(WHAT THE TASK ASKS) For the entries below, the expected answer is the line with "parameter ID = 1;", the line with "assign dout = tmp_product;", and every line between them, exactly as written, and nothing more.

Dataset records
◇ ◇ ◇ ◇ ◇

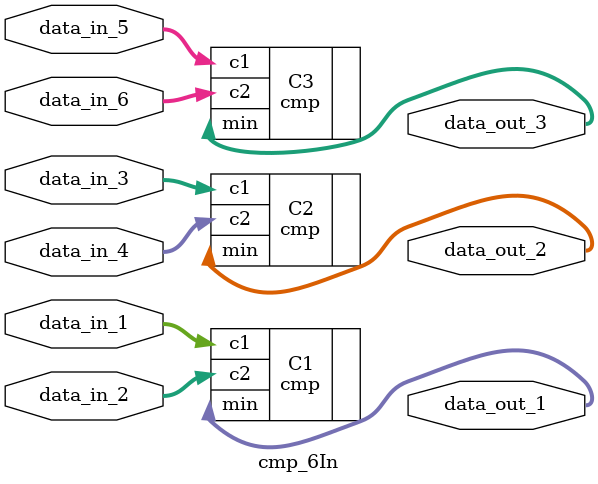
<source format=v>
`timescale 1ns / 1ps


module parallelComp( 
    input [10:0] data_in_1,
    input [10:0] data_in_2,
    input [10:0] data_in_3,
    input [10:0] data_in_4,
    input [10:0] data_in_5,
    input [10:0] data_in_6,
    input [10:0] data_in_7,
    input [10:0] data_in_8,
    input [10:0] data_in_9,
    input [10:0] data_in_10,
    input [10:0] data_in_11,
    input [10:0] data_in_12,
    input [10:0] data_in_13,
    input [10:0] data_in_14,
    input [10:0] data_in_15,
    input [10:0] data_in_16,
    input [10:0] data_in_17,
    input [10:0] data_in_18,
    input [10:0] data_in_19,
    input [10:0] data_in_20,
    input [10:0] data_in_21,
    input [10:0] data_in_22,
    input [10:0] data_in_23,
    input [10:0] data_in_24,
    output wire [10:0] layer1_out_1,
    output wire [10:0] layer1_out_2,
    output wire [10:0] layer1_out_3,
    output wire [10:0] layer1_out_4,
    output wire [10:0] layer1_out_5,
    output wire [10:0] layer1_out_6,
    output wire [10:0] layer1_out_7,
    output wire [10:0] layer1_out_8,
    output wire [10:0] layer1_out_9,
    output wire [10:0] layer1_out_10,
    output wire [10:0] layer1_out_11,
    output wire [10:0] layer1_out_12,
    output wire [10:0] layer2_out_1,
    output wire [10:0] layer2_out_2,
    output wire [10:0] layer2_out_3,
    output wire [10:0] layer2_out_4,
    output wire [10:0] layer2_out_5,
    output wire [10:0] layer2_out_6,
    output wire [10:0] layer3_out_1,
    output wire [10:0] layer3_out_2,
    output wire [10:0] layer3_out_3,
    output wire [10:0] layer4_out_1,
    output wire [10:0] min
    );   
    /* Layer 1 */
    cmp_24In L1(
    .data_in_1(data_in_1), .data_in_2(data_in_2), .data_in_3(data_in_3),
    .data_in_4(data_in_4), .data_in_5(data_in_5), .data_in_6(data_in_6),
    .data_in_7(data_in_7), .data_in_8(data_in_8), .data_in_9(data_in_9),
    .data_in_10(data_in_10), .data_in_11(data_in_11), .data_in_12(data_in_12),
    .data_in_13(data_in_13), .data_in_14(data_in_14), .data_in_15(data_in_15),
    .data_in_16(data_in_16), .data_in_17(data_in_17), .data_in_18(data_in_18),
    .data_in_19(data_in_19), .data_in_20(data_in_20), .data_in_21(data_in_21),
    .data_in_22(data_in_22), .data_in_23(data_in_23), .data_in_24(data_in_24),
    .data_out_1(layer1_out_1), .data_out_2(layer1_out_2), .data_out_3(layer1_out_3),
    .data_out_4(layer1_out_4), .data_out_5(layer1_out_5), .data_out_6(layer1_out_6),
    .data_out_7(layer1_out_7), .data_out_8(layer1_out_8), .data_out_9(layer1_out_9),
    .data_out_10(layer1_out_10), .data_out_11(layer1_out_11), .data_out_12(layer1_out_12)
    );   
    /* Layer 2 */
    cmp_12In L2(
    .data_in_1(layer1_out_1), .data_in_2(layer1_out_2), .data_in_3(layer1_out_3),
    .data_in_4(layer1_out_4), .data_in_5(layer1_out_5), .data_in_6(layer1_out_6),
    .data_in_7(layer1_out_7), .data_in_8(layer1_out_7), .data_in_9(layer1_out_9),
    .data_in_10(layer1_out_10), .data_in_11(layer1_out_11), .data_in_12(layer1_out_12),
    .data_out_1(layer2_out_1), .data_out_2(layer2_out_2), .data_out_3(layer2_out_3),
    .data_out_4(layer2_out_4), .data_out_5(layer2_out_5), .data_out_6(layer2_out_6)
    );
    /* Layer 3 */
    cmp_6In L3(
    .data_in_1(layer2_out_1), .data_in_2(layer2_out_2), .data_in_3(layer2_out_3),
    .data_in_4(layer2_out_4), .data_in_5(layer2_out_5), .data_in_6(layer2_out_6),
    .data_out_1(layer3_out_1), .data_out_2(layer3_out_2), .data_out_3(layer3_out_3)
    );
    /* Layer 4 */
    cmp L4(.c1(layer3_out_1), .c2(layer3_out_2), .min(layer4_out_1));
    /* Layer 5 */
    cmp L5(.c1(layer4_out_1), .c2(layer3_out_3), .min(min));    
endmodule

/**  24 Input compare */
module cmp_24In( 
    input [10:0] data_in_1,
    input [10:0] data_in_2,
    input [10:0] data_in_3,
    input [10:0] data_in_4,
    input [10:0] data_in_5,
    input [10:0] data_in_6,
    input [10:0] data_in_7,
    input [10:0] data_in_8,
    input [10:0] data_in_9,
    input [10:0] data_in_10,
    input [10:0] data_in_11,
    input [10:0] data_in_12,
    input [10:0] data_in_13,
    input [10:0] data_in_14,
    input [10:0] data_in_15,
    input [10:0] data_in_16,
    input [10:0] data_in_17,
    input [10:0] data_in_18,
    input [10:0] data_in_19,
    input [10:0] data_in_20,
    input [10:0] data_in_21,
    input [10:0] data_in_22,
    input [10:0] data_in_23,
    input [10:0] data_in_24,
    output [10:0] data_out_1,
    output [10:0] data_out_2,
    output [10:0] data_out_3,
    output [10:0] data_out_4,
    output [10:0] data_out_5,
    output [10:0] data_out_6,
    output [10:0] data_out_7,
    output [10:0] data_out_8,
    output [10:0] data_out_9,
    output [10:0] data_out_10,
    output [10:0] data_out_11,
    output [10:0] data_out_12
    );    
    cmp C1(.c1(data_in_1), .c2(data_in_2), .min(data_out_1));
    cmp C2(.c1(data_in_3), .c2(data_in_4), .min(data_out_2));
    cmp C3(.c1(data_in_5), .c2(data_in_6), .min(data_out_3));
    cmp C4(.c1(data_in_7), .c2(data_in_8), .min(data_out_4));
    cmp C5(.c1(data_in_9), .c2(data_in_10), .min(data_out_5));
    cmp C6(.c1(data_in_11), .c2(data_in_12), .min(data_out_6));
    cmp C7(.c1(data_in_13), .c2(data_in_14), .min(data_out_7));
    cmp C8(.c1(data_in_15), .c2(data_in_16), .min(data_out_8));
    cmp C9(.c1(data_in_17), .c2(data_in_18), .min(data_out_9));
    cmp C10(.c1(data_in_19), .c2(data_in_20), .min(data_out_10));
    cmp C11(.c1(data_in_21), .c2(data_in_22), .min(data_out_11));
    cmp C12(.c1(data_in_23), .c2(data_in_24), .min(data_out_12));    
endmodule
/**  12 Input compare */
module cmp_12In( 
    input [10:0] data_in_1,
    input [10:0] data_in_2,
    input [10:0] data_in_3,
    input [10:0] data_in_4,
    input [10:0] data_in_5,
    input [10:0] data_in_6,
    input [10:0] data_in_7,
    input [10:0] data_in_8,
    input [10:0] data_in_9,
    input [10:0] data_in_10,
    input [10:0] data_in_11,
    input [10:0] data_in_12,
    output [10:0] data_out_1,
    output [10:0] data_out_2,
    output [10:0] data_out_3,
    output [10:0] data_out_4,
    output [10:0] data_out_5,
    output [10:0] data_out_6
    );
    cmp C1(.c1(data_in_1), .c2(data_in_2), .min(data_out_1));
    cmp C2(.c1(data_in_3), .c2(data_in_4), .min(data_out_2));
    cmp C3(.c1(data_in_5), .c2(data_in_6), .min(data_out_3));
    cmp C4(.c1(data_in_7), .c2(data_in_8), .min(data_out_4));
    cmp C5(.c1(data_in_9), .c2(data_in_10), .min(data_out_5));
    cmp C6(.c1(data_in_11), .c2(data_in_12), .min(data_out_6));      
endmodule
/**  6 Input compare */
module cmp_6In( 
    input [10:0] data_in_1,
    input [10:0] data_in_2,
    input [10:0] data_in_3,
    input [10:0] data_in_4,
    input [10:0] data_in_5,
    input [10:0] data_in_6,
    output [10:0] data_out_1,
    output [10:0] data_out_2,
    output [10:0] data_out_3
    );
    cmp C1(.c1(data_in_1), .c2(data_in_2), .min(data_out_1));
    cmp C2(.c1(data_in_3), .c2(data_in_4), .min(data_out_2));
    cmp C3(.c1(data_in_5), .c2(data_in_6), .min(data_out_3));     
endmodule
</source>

◇ ◇ ◇ ◇ ◇

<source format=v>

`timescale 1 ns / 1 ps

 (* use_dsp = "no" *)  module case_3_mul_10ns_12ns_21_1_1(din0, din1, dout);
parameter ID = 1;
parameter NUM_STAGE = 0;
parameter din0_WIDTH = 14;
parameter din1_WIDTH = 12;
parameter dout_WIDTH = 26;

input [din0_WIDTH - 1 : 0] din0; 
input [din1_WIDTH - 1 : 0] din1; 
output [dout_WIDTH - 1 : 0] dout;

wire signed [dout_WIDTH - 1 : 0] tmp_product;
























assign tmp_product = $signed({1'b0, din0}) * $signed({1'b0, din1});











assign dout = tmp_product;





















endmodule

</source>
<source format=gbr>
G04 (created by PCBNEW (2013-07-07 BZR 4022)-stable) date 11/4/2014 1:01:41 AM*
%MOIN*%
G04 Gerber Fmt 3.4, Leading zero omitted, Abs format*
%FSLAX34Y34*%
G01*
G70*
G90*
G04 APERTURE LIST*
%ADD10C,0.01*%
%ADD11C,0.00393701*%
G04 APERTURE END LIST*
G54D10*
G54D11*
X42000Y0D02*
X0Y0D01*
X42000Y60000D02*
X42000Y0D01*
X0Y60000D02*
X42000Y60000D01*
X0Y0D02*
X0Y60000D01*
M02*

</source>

◇ ◇ ◇ ◇ ◇

(ANSWER)
parameter ID = 1;
parameter NUM_STAGE = 0;
parameter din0_WIDTH = 14;
parameter din1_WIDTH = 12;
parameter dout_WIDTH = 26;

input [din0_WIDTH - 1 : 0] din0; 
input [din1_WIDTH - 1 : 0] din1; 
output [dout_WIDTH - 1 : 0] dout;

wire signed [dout_WIDTH - 1 : 0] tmp_product;
























assign tmp_product = $signed({1'b0, din0}) * $signed({1'b0, din1});











assign dout = tmp_product;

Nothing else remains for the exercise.